Rhabdias bufonis is a species of parasitic nematode in the family Rhabdiasidae. It was first described from the lungs of the European common toad (Bufo bufo) but has also been found in a number of other species of frog.

==Life cycle==
Rhabdias bufonis has a heterogonic lifestyle in which a generation of parasitic individuals is succeeded by a free-living generation.

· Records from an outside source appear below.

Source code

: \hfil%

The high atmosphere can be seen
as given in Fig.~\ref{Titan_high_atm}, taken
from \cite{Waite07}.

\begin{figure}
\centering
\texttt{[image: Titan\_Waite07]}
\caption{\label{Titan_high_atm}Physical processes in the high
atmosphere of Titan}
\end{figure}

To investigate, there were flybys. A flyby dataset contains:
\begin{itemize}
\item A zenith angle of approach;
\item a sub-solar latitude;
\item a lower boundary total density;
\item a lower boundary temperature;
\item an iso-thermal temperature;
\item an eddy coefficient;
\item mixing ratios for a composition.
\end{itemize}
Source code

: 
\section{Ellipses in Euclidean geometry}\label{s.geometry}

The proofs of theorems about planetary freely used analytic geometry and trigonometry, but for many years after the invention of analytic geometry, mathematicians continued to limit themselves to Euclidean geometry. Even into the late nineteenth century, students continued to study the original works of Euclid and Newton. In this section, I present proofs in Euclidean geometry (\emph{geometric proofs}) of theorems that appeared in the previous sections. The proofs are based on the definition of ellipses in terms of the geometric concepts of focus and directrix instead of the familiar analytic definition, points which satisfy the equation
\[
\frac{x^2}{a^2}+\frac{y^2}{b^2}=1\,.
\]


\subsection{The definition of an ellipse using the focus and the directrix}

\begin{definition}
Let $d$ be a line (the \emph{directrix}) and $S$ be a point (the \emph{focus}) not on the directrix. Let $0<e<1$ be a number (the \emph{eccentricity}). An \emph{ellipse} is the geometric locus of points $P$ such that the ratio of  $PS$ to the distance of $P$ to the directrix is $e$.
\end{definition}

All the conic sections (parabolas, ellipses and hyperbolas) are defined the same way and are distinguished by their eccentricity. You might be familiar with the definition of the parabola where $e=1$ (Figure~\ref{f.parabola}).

This is advantageous to the parasite as it allows reproduction for one or more generations in the absence of the host. The free-living male and female worms mate and produce eggs which hatch inside the mother. They feed on her internal organs and moult twice before they leave her body. They are now infective larvae and can penetrate the skin of a frog. Once inside, they can migrate to the lungs and further develop there, feeding on the lung tissue. The adult parasitic worm is a hermaphrodite and grows to be about ten times the length of the free-living form. The eggs it produces are coughed into the frog's mouth, are swallowed and develop in its intestine. They are passed in the feces and develop into free-living forms. In the soil, the worms feed on bacteria and other organic matter. The female may produce a pheromone to attract a male.

==Parasitism==
Rhabdias bufonis is found in the parts of Europe and Asia in which its host frogs are found. Besides the common toad from which this roundworm was first described, it has been found in the common spadefoot toad (Pelobates fuscus), the common frog (Rana temporaria), the moor frog (Rana arvalis), the agile frog (Rana dalmatina), the European fire-bellied toad (Bombina bombina), the yellow-bellied toad (Bombina variegata), water frogs (Pelophylax spp.) and the European green toad (Bufo viridis).

Juvenile frogs are often infected and a heavy worm burden can seriously restrict their growth. In a study, some of the infected juveniles were only half as heavy as controls with no worms. The parasite-induced anorexia caused a decrease in food intake and some of the young host frogs died.